[Assigned task] Every line of the entries below that carries the string "dependencies" should be copied.
─── Record extracts ───
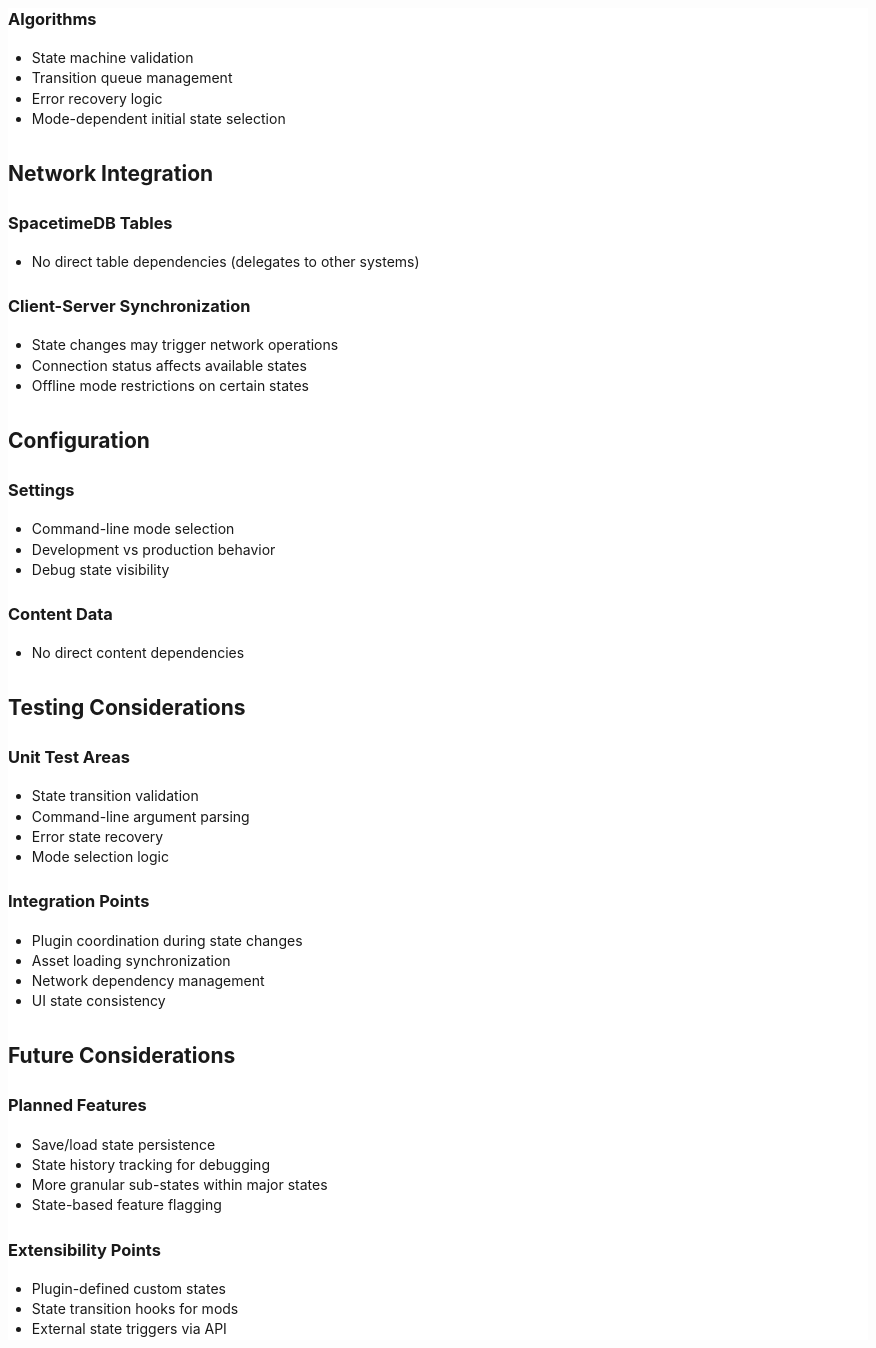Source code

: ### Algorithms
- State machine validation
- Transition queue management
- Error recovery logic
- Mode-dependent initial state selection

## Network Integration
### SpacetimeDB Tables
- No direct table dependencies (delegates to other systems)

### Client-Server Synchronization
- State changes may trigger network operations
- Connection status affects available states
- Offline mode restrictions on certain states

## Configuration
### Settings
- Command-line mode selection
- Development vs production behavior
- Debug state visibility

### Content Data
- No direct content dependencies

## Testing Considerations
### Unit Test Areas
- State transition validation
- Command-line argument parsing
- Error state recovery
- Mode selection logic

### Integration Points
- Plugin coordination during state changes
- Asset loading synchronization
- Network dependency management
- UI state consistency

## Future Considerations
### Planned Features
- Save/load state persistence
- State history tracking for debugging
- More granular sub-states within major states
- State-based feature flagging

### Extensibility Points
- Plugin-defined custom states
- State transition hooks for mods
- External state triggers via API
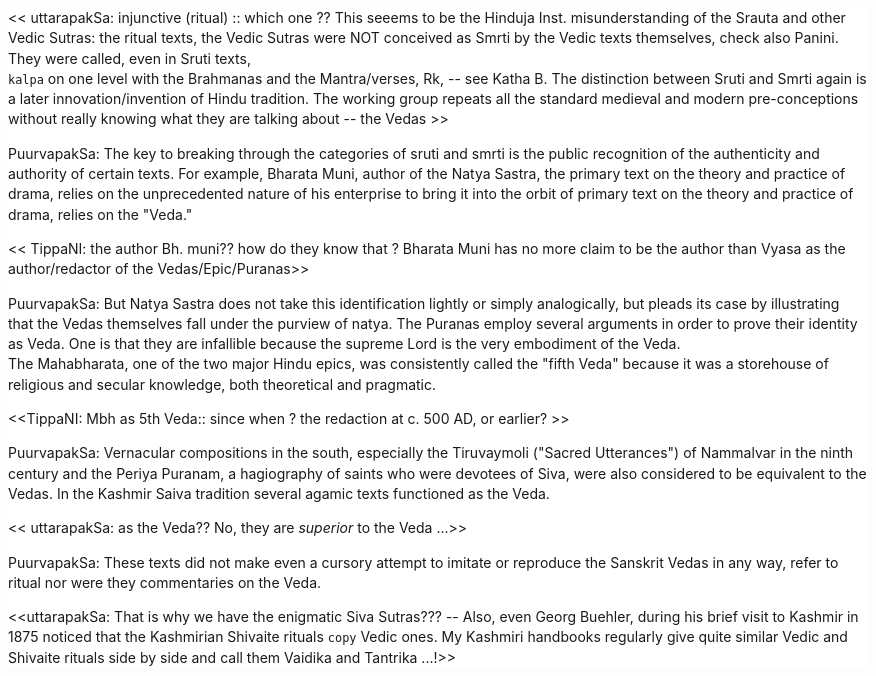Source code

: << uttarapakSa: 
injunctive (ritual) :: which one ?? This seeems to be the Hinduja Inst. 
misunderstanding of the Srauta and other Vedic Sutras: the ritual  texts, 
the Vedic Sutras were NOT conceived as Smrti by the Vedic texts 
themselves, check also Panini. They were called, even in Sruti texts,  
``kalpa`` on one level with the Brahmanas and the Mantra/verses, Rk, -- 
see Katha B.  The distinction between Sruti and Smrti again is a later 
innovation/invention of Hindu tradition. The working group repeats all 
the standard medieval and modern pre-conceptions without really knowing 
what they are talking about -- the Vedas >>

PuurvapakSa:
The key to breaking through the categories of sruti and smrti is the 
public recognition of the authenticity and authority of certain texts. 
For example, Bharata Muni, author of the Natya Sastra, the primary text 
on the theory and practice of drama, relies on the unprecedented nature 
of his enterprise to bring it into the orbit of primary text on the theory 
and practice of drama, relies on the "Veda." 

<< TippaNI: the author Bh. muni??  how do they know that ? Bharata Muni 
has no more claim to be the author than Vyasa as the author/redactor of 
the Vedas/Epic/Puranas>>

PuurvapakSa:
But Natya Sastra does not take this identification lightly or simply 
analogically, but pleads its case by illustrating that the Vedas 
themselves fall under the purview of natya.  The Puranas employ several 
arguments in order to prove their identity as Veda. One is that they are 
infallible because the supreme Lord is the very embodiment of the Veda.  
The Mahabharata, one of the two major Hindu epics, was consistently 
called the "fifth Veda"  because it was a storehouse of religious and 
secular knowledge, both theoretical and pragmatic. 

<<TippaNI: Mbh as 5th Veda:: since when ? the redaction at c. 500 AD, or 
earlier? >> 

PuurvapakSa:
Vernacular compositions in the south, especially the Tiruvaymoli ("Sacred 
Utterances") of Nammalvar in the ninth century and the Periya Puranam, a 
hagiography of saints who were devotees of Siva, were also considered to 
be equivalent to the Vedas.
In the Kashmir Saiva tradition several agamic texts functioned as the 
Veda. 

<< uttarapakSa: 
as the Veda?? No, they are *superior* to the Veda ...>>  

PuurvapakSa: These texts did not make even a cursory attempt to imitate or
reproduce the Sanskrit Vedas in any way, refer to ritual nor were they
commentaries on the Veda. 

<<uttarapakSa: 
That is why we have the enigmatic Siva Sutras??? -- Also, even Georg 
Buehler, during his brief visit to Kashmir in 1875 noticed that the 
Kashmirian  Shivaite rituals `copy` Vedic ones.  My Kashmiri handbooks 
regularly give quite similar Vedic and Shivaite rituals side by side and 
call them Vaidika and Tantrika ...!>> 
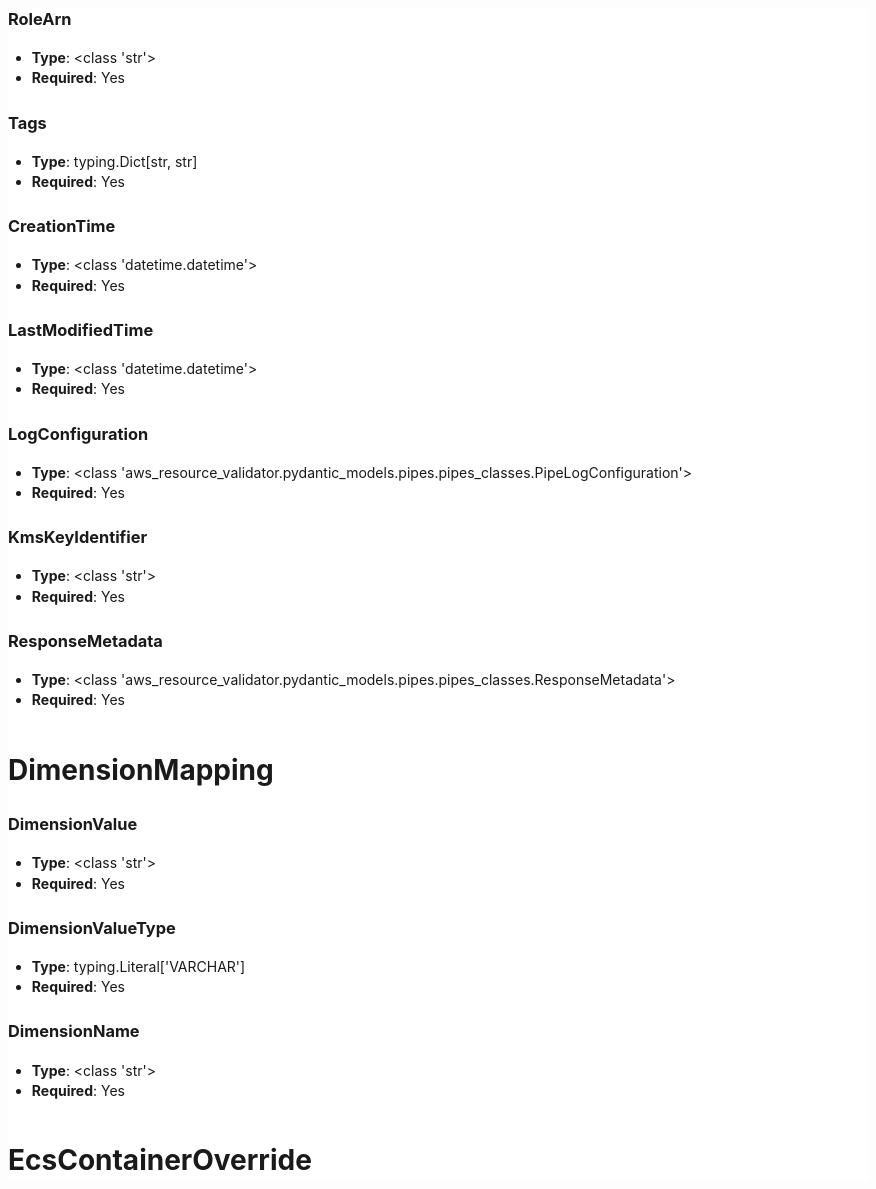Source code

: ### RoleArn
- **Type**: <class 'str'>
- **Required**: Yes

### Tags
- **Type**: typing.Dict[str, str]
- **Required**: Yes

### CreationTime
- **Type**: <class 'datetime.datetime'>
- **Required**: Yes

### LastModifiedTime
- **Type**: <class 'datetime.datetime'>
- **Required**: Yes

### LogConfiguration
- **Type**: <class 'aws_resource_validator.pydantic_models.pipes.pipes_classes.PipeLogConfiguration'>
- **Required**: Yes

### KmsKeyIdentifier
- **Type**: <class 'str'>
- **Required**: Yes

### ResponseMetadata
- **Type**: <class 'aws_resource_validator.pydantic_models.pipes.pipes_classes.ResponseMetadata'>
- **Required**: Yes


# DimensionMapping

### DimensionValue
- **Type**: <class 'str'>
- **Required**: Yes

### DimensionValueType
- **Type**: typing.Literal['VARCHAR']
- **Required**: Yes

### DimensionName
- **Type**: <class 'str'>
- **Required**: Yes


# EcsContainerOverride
───
─── Record extracts ───
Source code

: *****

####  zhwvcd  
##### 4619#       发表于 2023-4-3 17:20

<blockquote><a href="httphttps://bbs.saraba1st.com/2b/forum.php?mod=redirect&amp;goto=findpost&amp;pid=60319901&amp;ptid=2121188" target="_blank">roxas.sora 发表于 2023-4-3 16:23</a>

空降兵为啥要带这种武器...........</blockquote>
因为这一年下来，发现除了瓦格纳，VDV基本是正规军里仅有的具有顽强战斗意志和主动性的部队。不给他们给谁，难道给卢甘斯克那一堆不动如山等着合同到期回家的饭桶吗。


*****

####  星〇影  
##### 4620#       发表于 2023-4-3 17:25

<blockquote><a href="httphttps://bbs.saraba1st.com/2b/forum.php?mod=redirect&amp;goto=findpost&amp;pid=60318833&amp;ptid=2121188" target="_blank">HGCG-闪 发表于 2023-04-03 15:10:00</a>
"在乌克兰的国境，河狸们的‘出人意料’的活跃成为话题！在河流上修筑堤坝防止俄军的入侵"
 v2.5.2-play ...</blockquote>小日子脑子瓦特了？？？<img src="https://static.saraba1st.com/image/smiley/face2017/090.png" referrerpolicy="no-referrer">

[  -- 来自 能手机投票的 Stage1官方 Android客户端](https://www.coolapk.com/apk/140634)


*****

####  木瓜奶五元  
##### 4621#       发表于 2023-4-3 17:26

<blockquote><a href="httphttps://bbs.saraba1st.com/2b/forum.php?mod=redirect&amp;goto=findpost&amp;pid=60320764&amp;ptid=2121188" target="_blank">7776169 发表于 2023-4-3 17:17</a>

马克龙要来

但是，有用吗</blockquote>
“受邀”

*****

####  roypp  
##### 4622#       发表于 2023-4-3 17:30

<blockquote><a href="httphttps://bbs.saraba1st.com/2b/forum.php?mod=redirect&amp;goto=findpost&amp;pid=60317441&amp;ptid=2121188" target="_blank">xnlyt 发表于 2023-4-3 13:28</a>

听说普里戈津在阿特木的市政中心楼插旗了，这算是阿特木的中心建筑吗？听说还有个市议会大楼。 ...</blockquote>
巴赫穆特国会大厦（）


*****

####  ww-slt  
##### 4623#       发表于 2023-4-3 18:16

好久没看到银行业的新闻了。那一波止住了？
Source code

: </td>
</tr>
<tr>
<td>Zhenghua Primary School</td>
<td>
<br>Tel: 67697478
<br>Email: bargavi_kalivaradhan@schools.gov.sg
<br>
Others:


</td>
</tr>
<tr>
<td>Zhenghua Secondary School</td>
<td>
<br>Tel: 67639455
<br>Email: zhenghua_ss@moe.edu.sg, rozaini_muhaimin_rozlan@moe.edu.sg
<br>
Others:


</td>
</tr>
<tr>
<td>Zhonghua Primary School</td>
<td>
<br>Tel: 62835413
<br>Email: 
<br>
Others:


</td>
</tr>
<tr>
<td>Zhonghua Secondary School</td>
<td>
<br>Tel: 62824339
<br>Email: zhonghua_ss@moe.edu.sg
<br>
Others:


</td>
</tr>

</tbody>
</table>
───
[Result for this task]
- No direct table dependencies (delegates to other systems)
- No direct content dependencies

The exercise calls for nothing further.